The more that relevant context is in place, the more the Agentic AI developer is capable of acting with nuance, offering relevant suggestions, and creating value independent of its human co-workers. The less that relevant context is in place, the more likely the suggestions and actions will be off the mark, at very least, or spawn chaos, as the agent proceeds to act in an undirected fashion with the benefit of knowledge alone.
So the precise thing we quite typically deny human workers - time and effort to develop and establish and maintain context - is utterly necessary if we want Agentic AI Development agents to do more than hammer nails.
This is where the true modern value of Agile process becomes evident. Repeated establishment of context is a requirement to enable the full benefit of Agentic AI developers in a paired programming model. To consistently accomplish this the contextual data has to come from somewhere, but where?
The obvious answer is the Agile process, which was originally designed to establish and maintain precisely the same context, but for humans.
As we have seen it is easy to diminish the context-establishing value of Agile process by belittling the need to support human workers in this basic need.

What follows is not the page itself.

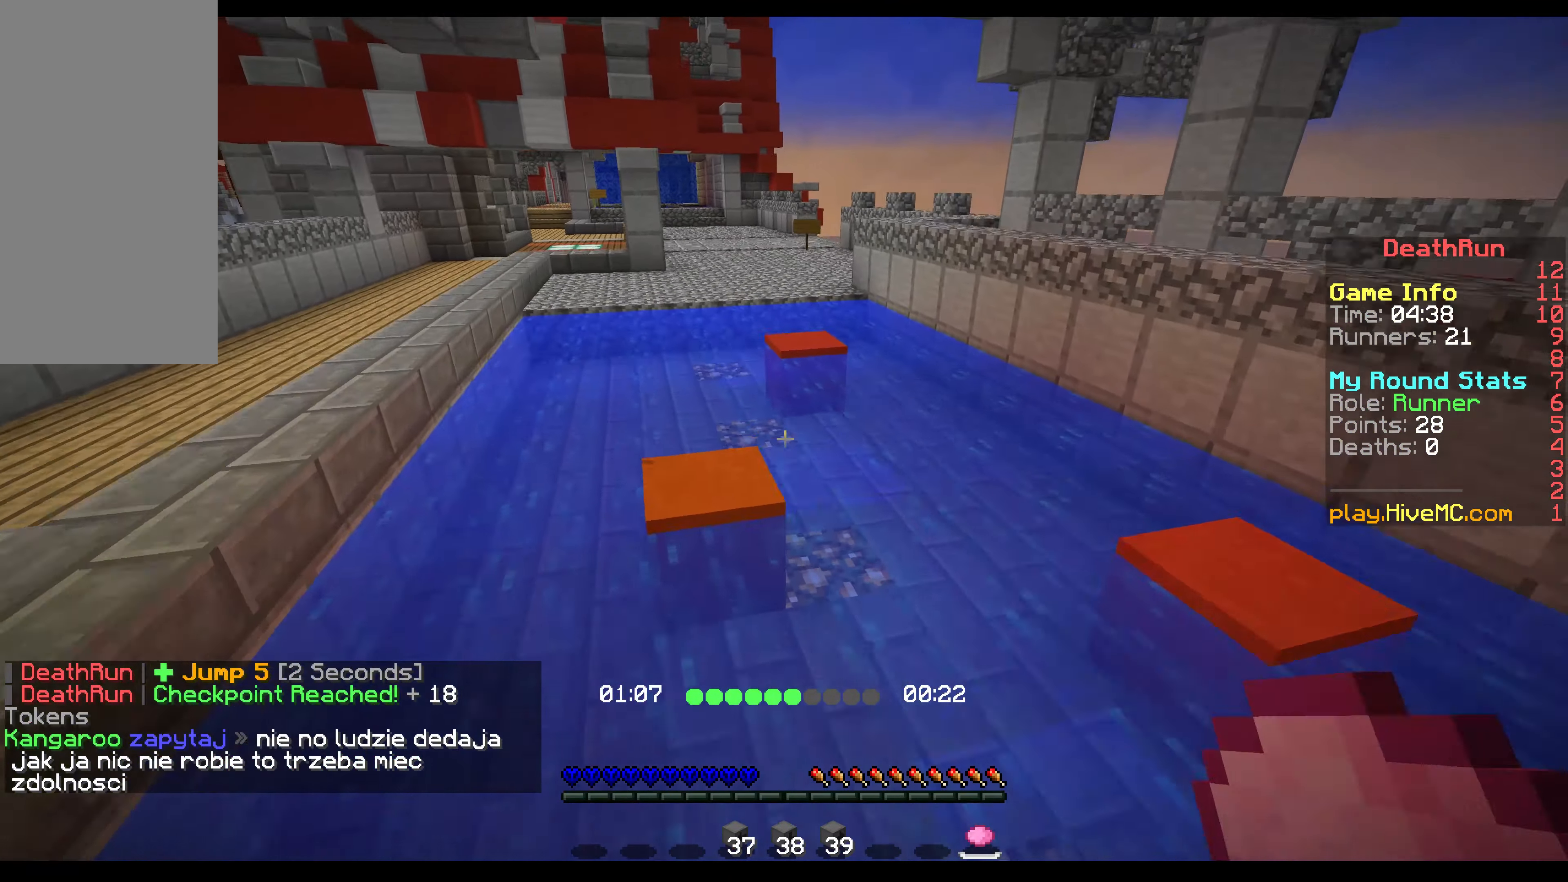
{"keys": ["space", "up"], "mouse": [], "events": []}
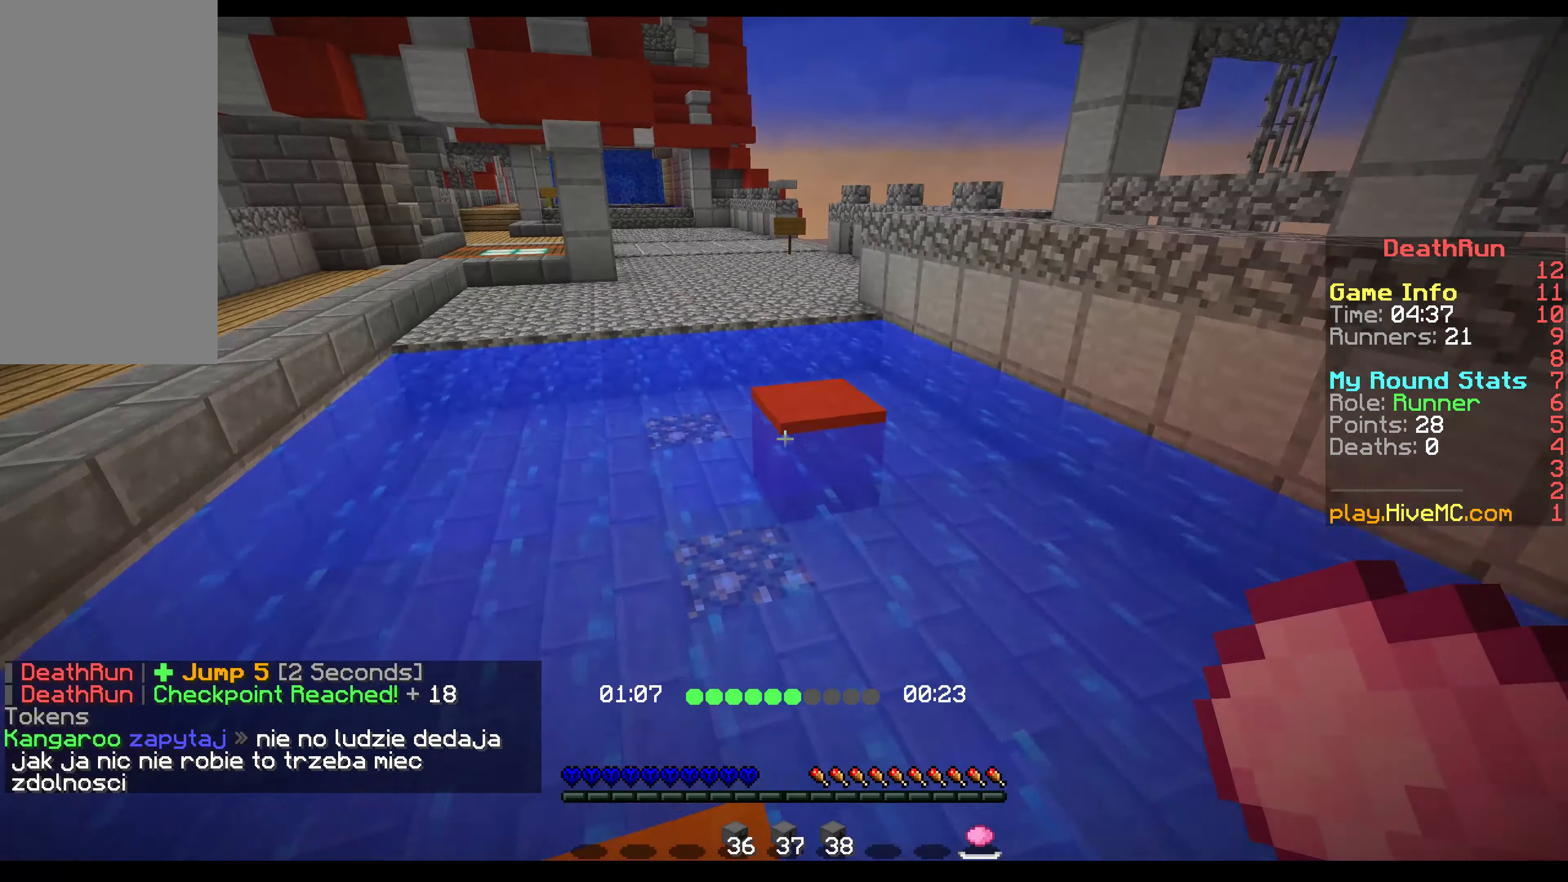
{"keys": ["space", "up"], "mouse": [], "events": []}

With Agentic AI workers no similar statement of avoidance is possible: Agentic AI workers arrive, at every working session, with no contextual understanding, and are incapable of maintaining for any significant length of time the contextual understanding they are proactively provided.
Optimizing for unexpected and positive contributions by Agentic AI contributors requires optimizing for the depth and quality of the contextual information they are repeatedly and consistently provided. Contextual information which can only result from consistent and proactive human participation in a software development life cycle methodology like Agile or Scrum or Scaled Agile or... take your pick, the actual flavor probably doesn't matter as much to this outcome as the requirement that you pick one, and you use it to generate the contextual information required to inform Agentic AI developer co-workers about the details of their current, ephemeral, instantiation.
The Agile Manifesto says
The most efficient and effective method of
conveying information to and within a development
team is face-to-face conversation...
Adding Agentic AI developers to the mix adds a simple requirement which makes the statement a whole lot less pithy:
... the transcript or results of which are written down so they can be given to Agentic AI developers who could not participate in the conversation, so they also can benefit from the interaction.
To realize the full value of investments in Agentic AI developer technologies we're going to have to do things like document meetings and proactively maintain records of project and program state, which we are pretty consistently reluctant to do for projects which involve human workers alone. Fortunately the Agentic AI developers are extremely fast and efficient at this sort of documentation, reducing the burden of this requirement tremendously.
The irony of this is that, if we do ask the Agentic AI Developers to consistently maintain the written records needed to maintain their contextual state, using information from Agile process meetings necessary to develop, document, and maintain that contextual state, the human workers they work alongside will benefit enormously. The consistent and more transparent flow of relevant information will enable the human workers on the team to also contribute in ways which more closely reveal their own inherent human capabilities.